I was up this morning listening to the news when one particular story caught my ear. Today is the first official back to school day for most people across the state, so they had a brief news story on not overbooking your student. Fair enough. There are lots of opportunities in schools and it's a good idea for a student to balance themselves so that they have time to take care of all their responsibilities. I get that.
But then the person they were interviewing said one thing that made me a bit chagrined. She said that it is a myth that every student is exceptionally talented. "Exceptionally talented students are the exception," she said. Instead of trying to expect or encourage exceptional things, we should expose students to a wide variety of activities, she says.
First of all - isn't exposing people to a wide variety of activities what often leads to overbooking?
Second: I hate that many parents will listen to this and use it as an excuse for not having their students commit to the tasks they agree to do. I've seen this at every school I've taught at in the last three years - parents model a kind of behavior in their students that encourages partial commitment to any task and end up using church activities as an excuse for that partial commitment.
Third: If said woman belongs to the same church that I do, then a phrase that says "Be ye therefore perfect, even as I (and your Father and Heaven - depending on the location of the quote) am perfect." I'm fairly certain that the idea of perfection could more or less be acquainted with the idea of excellence. In fact, I think they're probably pretty good friends. I seem to remember LDS Prophet Gordon B. Hinckley saying, "Mediocrity will never do, I am capable of something better." But this woman seems to be encouraging parents to expect their son or daughter to be only normal.

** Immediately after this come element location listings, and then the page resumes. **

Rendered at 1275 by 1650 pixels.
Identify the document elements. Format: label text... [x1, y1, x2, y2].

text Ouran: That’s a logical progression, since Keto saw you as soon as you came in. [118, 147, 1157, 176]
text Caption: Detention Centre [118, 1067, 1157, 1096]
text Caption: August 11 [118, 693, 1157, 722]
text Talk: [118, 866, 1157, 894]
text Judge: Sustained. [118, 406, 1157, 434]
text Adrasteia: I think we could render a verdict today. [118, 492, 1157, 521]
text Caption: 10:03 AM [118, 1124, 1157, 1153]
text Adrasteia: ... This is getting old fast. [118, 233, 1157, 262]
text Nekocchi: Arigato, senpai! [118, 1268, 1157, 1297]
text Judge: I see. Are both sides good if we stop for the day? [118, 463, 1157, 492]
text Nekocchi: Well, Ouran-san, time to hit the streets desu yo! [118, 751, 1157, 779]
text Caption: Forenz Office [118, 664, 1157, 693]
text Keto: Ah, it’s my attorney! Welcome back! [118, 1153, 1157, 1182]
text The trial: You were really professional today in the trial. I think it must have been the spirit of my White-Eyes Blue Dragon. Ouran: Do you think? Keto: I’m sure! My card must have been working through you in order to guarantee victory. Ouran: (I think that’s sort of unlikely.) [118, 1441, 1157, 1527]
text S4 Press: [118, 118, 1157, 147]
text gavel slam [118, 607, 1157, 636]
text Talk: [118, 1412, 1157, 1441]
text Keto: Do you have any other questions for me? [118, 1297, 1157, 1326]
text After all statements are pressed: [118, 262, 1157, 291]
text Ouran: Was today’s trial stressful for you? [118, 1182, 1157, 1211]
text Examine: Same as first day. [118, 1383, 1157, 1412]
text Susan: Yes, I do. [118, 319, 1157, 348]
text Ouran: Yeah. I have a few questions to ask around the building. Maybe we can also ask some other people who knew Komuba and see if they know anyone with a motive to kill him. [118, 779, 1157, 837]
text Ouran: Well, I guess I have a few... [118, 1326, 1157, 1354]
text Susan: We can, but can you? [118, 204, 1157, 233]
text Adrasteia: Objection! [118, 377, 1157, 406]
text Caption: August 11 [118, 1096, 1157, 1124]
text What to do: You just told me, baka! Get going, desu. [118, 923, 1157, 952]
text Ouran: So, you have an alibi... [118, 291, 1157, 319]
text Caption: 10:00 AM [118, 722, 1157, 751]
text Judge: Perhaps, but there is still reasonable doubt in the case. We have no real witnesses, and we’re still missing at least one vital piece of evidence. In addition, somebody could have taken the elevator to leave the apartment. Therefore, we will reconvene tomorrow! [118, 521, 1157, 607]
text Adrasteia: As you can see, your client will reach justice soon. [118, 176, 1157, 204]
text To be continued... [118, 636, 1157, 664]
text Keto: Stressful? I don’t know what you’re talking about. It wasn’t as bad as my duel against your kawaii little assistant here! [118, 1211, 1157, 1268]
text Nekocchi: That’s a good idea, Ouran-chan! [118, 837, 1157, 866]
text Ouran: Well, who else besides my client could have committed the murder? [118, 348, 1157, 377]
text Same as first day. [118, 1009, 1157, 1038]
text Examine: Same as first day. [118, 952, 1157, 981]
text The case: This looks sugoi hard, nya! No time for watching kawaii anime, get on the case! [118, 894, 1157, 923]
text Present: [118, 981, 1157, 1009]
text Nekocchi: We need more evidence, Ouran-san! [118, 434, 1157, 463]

Well, that's a load of junk.
I'm not a parent, but I am a teacher. I agree that "exceptionally talented" students are rare, but "exceptionally capable" students are not. So often people use lack of talent as an excuse for mediocrity. But this is not good enough. The LDS church teaches that we are, through following Christ, capable of becoming like God. This life is not a time for us to accept our own mediocrity but for us to learn how "to strive, to seek, to find, and not to yield" ("Ulysses", Tennyson.) So why are we encouraging this in our youth? Why are we satisfied with letting them - or ourselves - be given symbolic trophies for little or no real accomplishment? Gold stars and stickers are all well and good - but if we are to become truly great, then we need to seek for a better world - and that takes focus, hard work, and determination.